When I began playing some unplugged duo shows with Neil Shah in New York, I joked one day about our acoustic renditions of the ALL or NOTHING songs being “Softly Softly Catchee Monkey” versions, for no other reason than we were playing them quieter and more softly than usual. The name stuck. When our enjoyment of the stripped-back versions of the songs led to the recording of new songs for this EP, and the time came to choose a title, it struck me that not only did Softly Softly Catchee Monkey make musical sense, but it also encapsulated an underlying theme of the songs.
It sometimes seems that the journey of self-discovery is a little like catching monkeys in the wild – no sooner has a layer of self-deception been dispensed with, than another appears, in the same way that a monkey will dart off just as the would-be catcher is certain that the game is over.
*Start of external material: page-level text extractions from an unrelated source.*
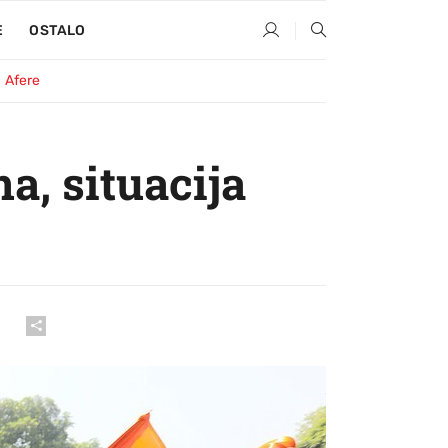
E
OSTALO
Afere
a, situacija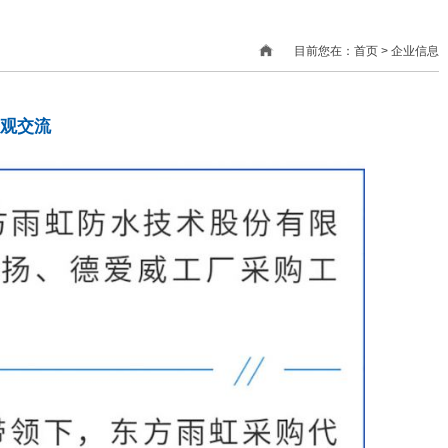
目前您在：首页 > 企业信息
观交流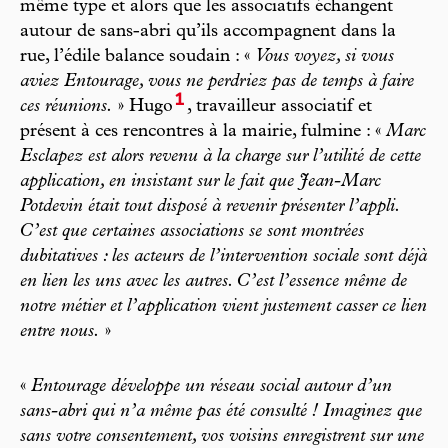
même type et alors que les associatifs échangent
autour de sans-abri qu’ils accompagnent dans la
rue, l’édile balance soudain : «
Vous voyez, si vous
aviez Entourage, vous ne perdriez pas de temps à faire
1
ces réunions.
» Hugo
, travailleur associatif et
présent à ces rencontres à la mairie, fulmine : «
Marc
Esclapez est alors revenu à la charge sur l’utilité de cette
application, en insistant sur le fait que Jean-Marc
Potdevin était tout disposé à revenir présenter l’appli.
C’est que certaines associations se sont montrées
dubitatives : les acteurs de l’intervention sociale sont déjà
en lien les uns avec les autres. C’est l’essence même de
notre métier et l’application vient justement casser ce lien
entre nous.
»
«
Entourage développe un réseau social autour d’un
sans-abri qui n’a même pas été consulté ! Imaginez que
sans votre consentement, vos voisins enregistrent sur une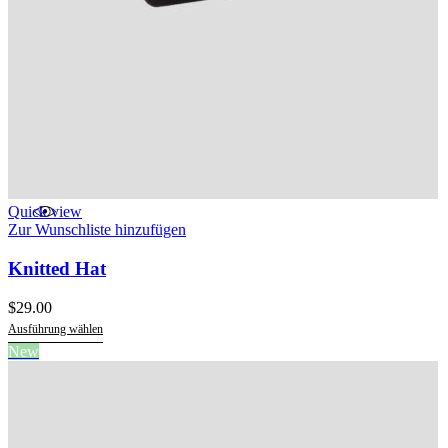
Quick view
Zur Wunschliste hinzufügen
Knitted Hat
$
29.00
Ausführung wählen
Dieses
New
Produkt
weist
mehrere
Varianten
auf.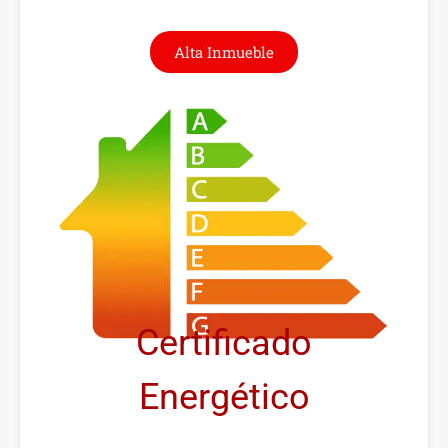
Alta Inmueble
Certificado
Energético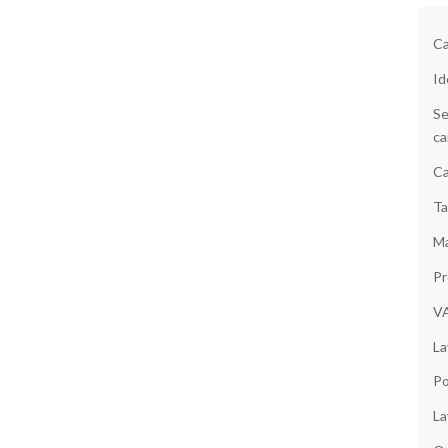
Ca
Id
Se
ca
Ca
Ta
Ma
Pr
V
La
Po
La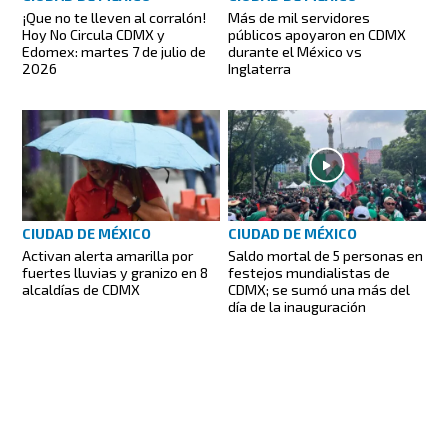
¡Que no te lleven al corralón!
Más de mil servidores
Hoy No Circula CDMX y
públicos apoyaron en CDMX
Edomex: martes 7 de julio de
durante el México vs
2026
Inglaterra
CIUDAD DE MÉXICO
CIUDAD DE MÉXICO
Activan alerta amarilla por
Saldo mortal de 5 personas en
fuertes lluvias y granizo en 8
festejos mundialistas de
alcaldías de CDMX
CDMX; se sumó una más del
día de la inauguración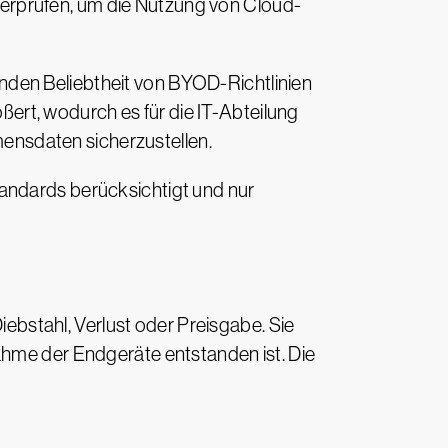
erprüfen, um die Nutzung von Cloud-
nden Beliebtheit von BYOD-Richtlinien
rt, wodurch es für die IT-Abteilung
ensdaten sicherzustellen.
tandards berücksichtigt und nur
bstahl, Verlust oder Preisgabe. Sie
ahme der Endgeräte entstanden ist. Die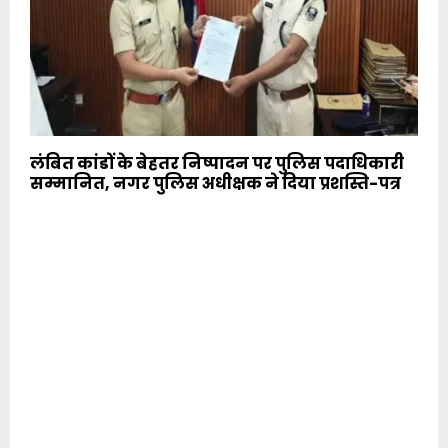
लंबित कांडों के बेहतर निष्पादन पर पुलिस पदाधिकारी
सम्मानित, नगर पुलिस अधीक्षक ने दिया प्रशस्ति-पत्र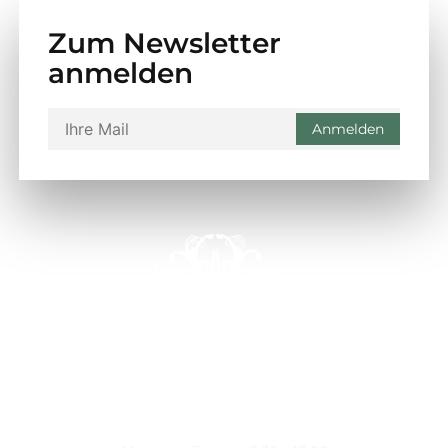
Zum Newsletter
anmelden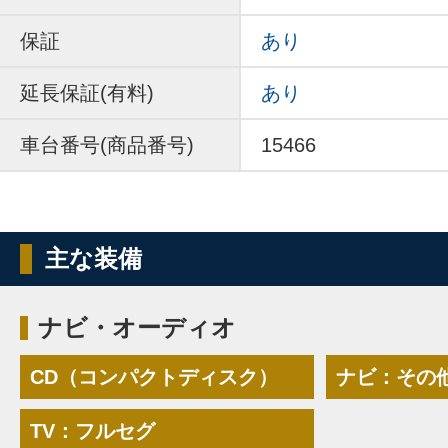
保証
あり
延長保証(有料)
あり
車台番号(商品番号)
15466
主な装備
ナビ・オーディオ
CD（コンパクトディスク）
ナビ：その
TV：フルセグ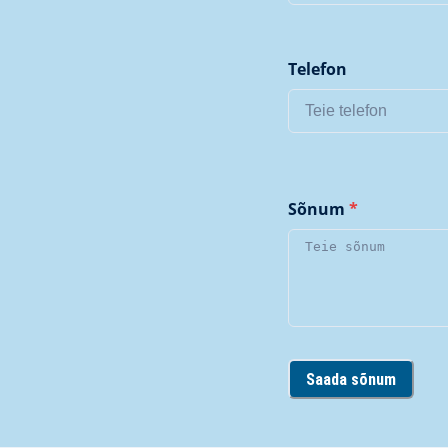
Telefon
Sõnum
*
Saada sõnum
There’s always more waiting to be revealed, and the further one goes, the more the mystery deepens.
I wrote No Solid Ground during a time of being frustrated with my tendency to chase after some idea of perfection, and in doing so, miss the perfection that was already here. And that pretty much sums up the title for me: hunting for something that can’t be grasped, held or contained, and so missing it again and again between glimpses and near misses. Until, finally, the hunt is abandoned, only to reveal that damned little monkey laughing and pointing from a nearby tree, having all the while been following close behind.